**TASK TO COMPLETE:** Decide whether each statement agrees with the text on Semgrep rules, answering yes or no and quoting the words of the text that settle it. (a) Custom Semgrep rules support cross-function taint analysis. (b) Helper functions in real code can break exact pattern matches. (c) $...ARGS is given for matching variadic arguments.

SUPPLIED TEXT Start Marker

Semgrep doesn't support cross-file or cross-function taint analysis in custom rules. Use Semgrep Pro's taint mode for data flow analysis that tracks user input across function boundaries. For the open-source version, write rules that flag potential sources and sinks separately, then manually verify connections during code review.
Rules work in testing but miss real vulnerable code in production. Real code often has intermediate variables, helper functions, and formatting differences that break exact pattern matches. Use ... (ellipsis) to match any intermediate code, $...ARGS for variadic arguments, and pattern-either to cover alternative code structures.

SUPPLIED TEXT End Marker
SOURCE INFORMATION Start Marker

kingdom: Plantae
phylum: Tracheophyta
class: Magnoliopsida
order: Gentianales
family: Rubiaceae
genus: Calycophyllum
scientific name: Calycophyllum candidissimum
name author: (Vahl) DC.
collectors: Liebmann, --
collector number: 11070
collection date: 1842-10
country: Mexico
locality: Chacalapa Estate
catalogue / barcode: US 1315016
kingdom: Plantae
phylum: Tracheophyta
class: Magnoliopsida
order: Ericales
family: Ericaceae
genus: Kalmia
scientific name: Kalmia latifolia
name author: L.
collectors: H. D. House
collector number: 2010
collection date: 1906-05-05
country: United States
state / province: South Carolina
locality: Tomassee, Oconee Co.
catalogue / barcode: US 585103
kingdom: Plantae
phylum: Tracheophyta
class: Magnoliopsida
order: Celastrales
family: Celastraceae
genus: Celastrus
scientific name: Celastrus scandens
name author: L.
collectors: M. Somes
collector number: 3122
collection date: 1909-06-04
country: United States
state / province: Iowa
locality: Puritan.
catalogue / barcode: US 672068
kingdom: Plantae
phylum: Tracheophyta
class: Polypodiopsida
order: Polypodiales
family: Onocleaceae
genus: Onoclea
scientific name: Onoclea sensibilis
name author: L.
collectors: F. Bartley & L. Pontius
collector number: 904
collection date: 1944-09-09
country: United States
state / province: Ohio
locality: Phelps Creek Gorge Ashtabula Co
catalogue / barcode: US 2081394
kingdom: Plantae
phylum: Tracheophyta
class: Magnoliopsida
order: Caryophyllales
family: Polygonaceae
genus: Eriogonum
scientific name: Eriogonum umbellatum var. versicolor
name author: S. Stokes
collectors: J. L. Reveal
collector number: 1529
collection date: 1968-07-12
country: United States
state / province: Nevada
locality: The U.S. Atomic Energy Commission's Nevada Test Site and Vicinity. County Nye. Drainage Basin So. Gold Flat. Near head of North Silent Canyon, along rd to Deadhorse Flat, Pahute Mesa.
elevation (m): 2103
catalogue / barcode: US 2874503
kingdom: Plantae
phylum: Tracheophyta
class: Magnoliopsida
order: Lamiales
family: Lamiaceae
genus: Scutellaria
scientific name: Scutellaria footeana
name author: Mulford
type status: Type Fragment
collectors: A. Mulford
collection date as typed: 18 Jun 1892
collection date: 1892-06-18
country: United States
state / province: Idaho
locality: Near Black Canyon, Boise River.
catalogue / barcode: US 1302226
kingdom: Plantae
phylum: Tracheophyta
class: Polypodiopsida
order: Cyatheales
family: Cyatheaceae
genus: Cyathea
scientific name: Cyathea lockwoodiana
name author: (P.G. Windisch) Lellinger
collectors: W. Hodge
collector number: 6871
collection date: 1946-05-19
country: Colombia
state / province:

SOURCE INFORMATION End Marker

**OUTPUT OF THE EXERCISE:**
(a) No: "Semgrep doesn't support cross-file or cross-function taint analysis in custom rules."
(b) Yes: "Real code often has intermediate variables, helper functions, and formatting differences that break exact pattern matches."
(c) Yes: "$...ARGS for variadic arguments"